_Text section_:

**********

If they start to grow into each other, it’s way too easy to accidentally break the tiny baby leaves, especially when the paddle of the leaf gets caught in a crotch of leaf stems. They are also harder to inspect or take care of when tangled or hidden, spoiled leaf can affect overlapped healthy leaf, etc.

...Oh, if you can, you may want to move them to southern exposure for the winter, though it might be OK where they are if they are blooming.... but sinc the winter days are shorter, sun is weaker and sunny days are less frequent, I used to migrate the houseplants to +1 brightness windows during the winter, and vice versa for the summer. (I say used to because I move almost all the plants outside for the summer now).

Also, when the baby leaves don’t get even light from all directions, they will develop elongated stems and twist around, and won’t form the fully open rounded rosette shape. You’ll have to bear with the malformed leaves until the plant grows enough good leaves to cull them.

Re: leaf cuttings growing

Posted: Tue Jul 21, 2020 5:42 pm
by lori_15
happy to report that all the African violet leaves I cut off and rooted in water and put in soil with rooting powder... I had 25 of them and all but 1 has not shown any leaves...tho its in a solid color pot and I cannot see.

soon I will have to transplant all of them into 4" pots and wait for them to bloom to show which colours i have...

Re: leaf cuttings growing

Posted: Fri Jul 24, 2020 11:25 am
by imafan26
I am envious! I have tried to grow African violets a couple of times. I finally did find a decent place for it and it stayed alive with a wick, but the snails found it and it disappeared overnight.

**********

_Items listed in a dataset_:

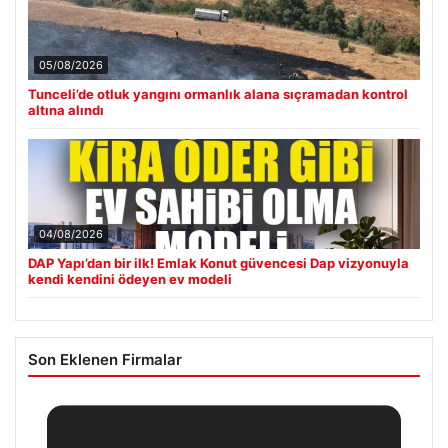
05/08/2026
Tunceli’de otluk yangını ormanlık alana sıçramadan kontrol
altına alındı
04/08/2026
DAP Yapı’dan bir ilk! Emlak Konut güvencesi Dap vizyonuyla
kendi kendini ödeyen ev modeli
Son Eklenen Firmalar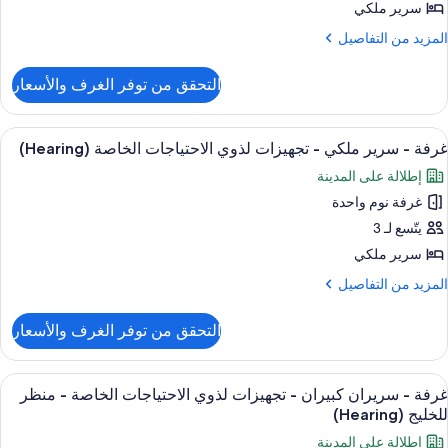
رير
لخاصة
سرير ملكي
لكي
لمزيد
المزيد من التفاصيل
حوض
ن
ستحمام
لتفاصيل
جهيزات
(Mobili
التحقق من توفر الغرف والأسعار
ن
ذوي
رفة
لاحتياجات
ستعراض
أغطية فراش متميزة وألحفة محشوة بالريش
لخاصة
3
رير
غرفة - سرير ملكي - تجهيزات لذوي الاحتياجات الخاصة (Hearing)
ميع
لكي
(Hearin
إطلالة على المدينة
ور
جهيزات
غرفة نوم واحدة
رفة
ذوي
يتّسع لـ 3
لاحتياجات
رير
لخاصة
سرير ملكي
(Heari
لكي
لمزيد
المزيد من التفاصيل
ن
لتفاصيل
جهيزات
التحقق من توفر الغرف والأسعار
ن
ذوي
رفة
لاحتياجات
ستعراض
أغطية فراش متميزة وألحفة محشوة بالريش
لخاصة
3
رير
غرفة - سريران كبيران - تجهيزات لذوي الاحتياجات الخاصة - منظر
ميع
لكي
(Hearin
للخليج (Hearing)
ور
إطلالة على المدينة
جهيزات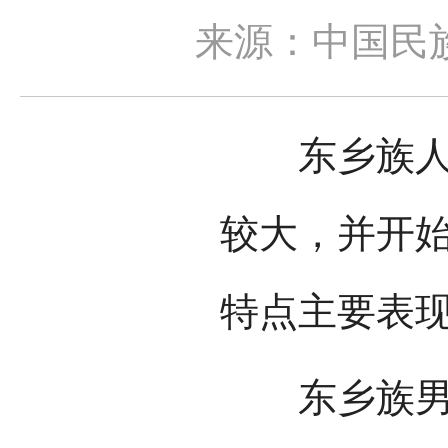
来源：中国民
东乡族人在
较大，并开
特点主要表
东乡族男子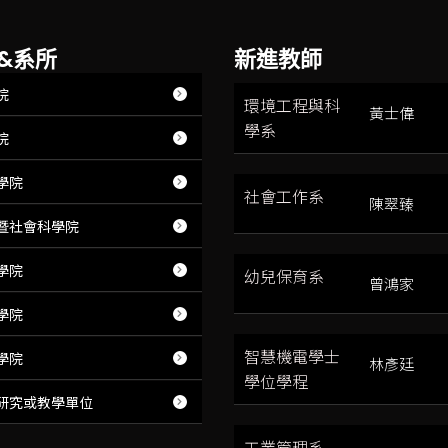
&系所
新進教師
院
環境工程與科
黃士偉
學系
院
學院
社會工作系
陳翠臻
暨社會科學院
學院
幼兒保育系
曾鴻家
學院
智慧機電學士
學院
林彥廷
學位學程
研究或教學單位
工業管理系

**********

_List of tasks_:
a) In the forum thread on African violet cuttings, how many leaves did lori_15 root?
b) Rewrite the forum thread on African violet cuttings from "Posted: Fri Jul" up to and including "it disappeared overnight.", changing "snails" to "slugs".
c) Write the next part of the forum thread on African violet cuttings, picking up after its final sentence.
The items have no connection to the forum thread on African violet cuttings.

_Task answers_:
a) 25

b)
Posted: Fri Jul 24, 2020 11:25 am
by imafan26
I am envious! I have tried to grow African violets a couple of times. I finally did find a decent place for it and it stayed alive with a wick, but the slugs found it and it disappeared overnight.

c)
Re: leaf cuttings growing

Posted: Mon Sep 21, 2020 3:08 am
by Gary350
One winter day 40 years ago I grew African violets is a fish aquariums of potting soil. Soil only needs to be about 3" deep and slightly moist. I cut leaves from a plant that I bought then put about 20 leaves in the soil with no rooting powder. Aquarium had glass top to hold moisture and was in a room with sunlight but no direct sun on the fish aquarium. 18 of the 20 leaves grow roots and made nice plants. When plants were 2" tall I transplanted them to larger pots. Plants got very large and made beautiful plants. Summer came I was no longer a prisoner of the house all the plants died I forgot to water them.

Next winter I tried again but this time 19 out of 20 leaves died. Not sure what the problem was maybe rooting powder would have helped.

I learned my plants were very sensitive to direct sunlight it killed them.